La caja
Poupi era un hombre bondadoso que cada noche antes de salir de su hogar dedicaba unos minutos a orar con fervor. No solía pedir nada para él, pero últimamente emitía una súplica para encontrar una compañera que le alegrara el destino. El ritual terminaba persignándose tres veces, después caminaba hacia la puerta de salida, se detenía en el umbral sólo para asegurarse de salir pisando con el pie derecho.
Esa noche llovía ligeramente en Paris, las luminarias emitían un vapor fantasmal y las calles bebían las primeras gotas que caían. A Poupi la lluvia le lavaba la mugre que se le impregnada a la piel como un manto de miseria, y representaba un escollo más para realizar su trabajo de pepenador de basura. Si había algo de valor, el agua se encargaría de dañarlo. Aún así, salió a probar suerte.

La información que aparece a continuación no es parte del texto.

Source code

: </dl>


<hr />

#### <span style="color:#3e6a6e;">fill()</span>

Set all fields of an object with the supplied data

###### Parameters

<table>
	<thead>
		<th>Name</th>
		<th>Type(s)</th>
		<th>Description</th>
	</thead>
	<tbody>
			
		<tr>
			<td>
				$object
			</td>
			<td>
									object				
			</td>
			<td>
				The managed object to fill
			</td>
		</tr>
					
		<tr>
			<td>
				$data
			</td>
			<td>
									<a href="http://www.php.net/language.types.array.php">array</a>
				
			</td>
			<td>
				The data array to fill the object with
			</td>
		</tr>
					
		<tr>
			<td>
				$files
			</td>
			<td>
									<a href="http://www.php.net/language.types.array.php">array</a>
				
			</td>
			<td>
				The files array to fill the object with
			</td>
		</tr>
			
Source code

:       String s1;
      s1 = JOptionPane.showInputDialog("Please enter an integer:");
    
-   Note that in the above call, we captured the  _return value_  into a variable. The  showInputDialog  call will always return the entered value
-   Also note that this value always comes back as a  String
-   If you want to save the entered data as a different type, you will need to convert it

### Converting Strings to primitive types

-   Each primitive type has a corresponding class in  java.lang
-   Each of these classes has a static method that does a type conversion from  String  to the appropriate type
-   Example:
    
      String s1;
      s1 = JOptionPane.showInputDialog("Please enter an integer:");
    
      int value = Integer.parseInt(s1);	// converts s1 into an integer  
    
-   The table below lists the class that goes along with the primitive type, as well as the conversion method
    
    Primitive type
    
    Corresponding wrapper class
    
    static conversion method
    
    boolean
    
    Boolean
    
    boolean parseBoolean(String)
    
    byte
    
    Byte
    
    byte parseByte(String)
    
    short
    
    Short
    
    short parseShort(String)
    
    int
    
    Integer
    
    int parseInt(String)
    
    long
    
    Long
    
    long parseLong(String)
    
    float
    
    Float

Deambulaba por la Rue de la Roquette, no había tenido éxito y resignado pensaba en regresar a casa cuando llamó su atención un hombre que iba tambaleándose de un lado a otro, se apoyaba con un bastón que sonaba al ser zarandeado por los vaivenes de su propietario. El hombre detuvo el paso en la esquina de un vetusto edificio para orinar. Poupi sintió el deseo de empujar al borracho que estaba a punto de orinar sobre una caja de madera con extrañas incrustaciones que parecía de valor. No hubo necesidad, el hombre rodó por el suelo con el miembro al descubierto. Poupi ayudó al hombre a incorporarse, después levantó la caja y la protegió de la lluvia bajo su raída gabardina. Como si se supiera poseedor de un gran tesoro, se aferró a la caja y corrió ágil de regreso a casa.
Dentro de su hogar colocó la caja sobre la mesa que era el único mueble de la vivienda, y la observó sin tocarla por más de diez largos minutos tratando de descubrir algún dispositivo que al accionarlo le mostrara su contenido. Por fin se atrevió a examinarla. Tras dos horas de persistente ensayo y error ocurrió lo inesperado. Detrás de un az luminoso surgió la imagen ingrávida de una bella mujer envuelta en miles de lumens. La visión lo proyectó hacia atrás y cayó de espaldas. Se mantuvo inmóvil sin atreverse a levantar. Mientras dudaba si se trataba de un ángel incorpóreo, un fantasma o una mujer real, sintió una sensación que significaba desconcierto, exaltación y, sobre todo, felicidad. La bella imagen impregnó la pared con su presencia, pero tan de improviso como apareció, se fue. Extasiado quedó vencido y durmió intranquilo ahí, tirado en el piso.
Durante la mañana repitió el procedimiento para activar la caja. Si hubiera sido más instruido, la podría haber llamado de Pandora o Maravillosa Caja como la lámpara de Aladino, pero sólo acertó llamarla Milagrosa. Se decepcionó al no ver aparecer un ángel, únicamente la luz matinal que entró por la ventana bañó su cuarto.
Por las noches fue distinto, se embelezaba con la visión, se empapaba con la luminosidad de la imagen, hasta que en una de ellas la suerte cambió, París fue azotada por una feroz tormenta y su hogar fue violentado por una ráfaga de viento celosa que derribó la mesa, desparramándose así la luz de la caja que se rompió en incontables pedazos. Poupi, abatido, lloró como los que ven partir al amor de su vida, por lo que regresó a las súplicas nocturnas.
En su altar agregó un fragmento del que fue su mayor tesoro; un trozo de madera de su caja milagrosa que contenía una placa en la que se podía leer Cinematographe Lumiere.